La Madre con Cojones

Tras la muerte de mi abuelo, mi abuela paterna vino a vivir al sur de Francia, como nosotros. Compró una casa en una estación termal, a treinta kilómetros de la ciudad donde residíamos. Era una mujer muy delgada, morena, como yo, que medía un metro setenta y siete. Su cara, demacrada, traslucía una sorprendente severidad e inteligencia. Era hija natural.

Su madre había trabajado de bordadora en una familia judía, y esta había protegido y dado una educación a su hi a. Mi abuela debía su bagaje intelectual a ese clan cuyo nombre reluce en el firmamento de las grandes familias de las finanzas internacionales.

Acumular en aquella época tantos títulos universitarios era algo poco corriente. Consideraba a sus parientes unos miserables e incultos descreídos. Altiva, orgullosa, despectiva, odiaba profundamente a mi madre, aunque la respetara. La tenía por una intrigante, y, evidentemente, yo sólo era el resultado inmundo de una diabólica boda desigual. No, yo no era su nieta.

Mi abuela martirizaba a mi abuelo. Le prohibía fumar. Cada vez que le sorprendía, él se metía el cigarrillo en el bolsillo del pantalón. En una ocasión, sufrió serias quemaduras.
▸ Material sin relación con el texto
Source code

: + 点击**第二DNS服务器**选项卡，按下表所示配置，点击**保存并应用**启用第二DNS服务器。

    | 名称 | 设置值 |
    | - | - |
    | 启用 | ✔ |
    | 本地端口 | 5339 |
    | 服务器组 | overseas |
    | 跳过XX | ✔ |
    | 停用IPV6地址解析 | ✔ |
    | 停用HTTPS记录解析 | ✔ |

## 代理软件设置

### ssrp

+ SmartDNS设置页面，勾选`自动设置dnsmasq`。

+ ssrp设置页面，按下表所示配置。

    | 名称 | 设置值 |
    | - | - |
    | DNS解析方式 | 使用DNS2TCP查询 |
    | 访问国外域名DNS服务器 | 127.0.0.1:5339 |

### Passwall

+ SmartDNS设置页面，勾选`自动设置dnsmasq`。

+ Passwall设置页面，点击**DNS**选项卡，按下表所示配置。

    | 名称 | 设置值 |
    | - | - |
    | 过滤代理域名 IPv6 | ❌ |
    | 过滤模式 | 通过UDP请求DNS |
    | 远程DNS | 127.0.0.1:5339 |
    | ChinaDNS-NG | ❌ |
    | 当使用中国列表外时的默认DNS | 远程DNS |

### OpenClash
Yo había bautizado a esa abuela «la Madre con Cojones». La detestaba. Ella me llamaba «pequeña estúpida». Odiaba relacionarse con los vecinos. Yo le había oído tratar a su vecina de «escoria de bidé», de «hez de la humanidad».

El único vecino por el que sentía aprecio era un viejo médico con un pasado mítico. Había conocido bien el mundillo del espectáculo de su época. Su destino, sin embargo, quiso abrumarle con desgracias. Su hija había sido atropellada en Montecarlo por el coche de Isadora Duncan, y, como consecuencia de la tragedia, su mujer murió loca. Había ocupado el puesto de médico responsable del Casino de Montecarlo.

Asistía de balde a los pobres. Era sucio hasta la repugnancia, y llevaba los pantalones perdidos de lamparones de orina. Vivía rodeado de más de veinte gatos y de montones de inmundicias. Mi abuela, una mujer limpia, ordenada y meticulosa, se empeñaba en no ver nada de todo eso. Imponía al médico en las comidas familiares. Nadie protestaba, ni siquiera mi madre.

En cierta ocasión estalló una discusión en esa pareja heteróclita, y mi abuela se humilló para recuperar la complicidad de aquel hombre. Cuando él pasaba ante la casa, ella le llamaba, agitada y estremecida. Alzaba él entonces su sombrero y la saludaba respetuosamente, diciendo: «Buenos días, señooooora», y proseguía su camino sin detenerse. La situación duró el tiempo suficiente para sacar a mi abuela de sus casillas. Y decidió ser menos arrogante con el honorable anciano. ¿Cuál fue la naturaleza exacta de sus relaciones? Toda la familia sentía curiosidad por saberlo.

Esta abuela, tan dura y malvada, murió de pena poco después de la muerte de mi padre, su hijo. Yo no me había dado cuenta de cuánto le había querido ella, pese a la decepción que había sufrido al verle casarse con mi madre. Es muy probable que mi abuela y yo perdiéramos la oportunidad de trabar una gran amistad. Analicé los puntos que ella tenía en común con mi padre, con mi tía, conmigo. Me sentí terriblemente alterada al comprobar cuán poco sabía de ella. Su severidad y frialdad ocultaban sin duda un corazón sensible.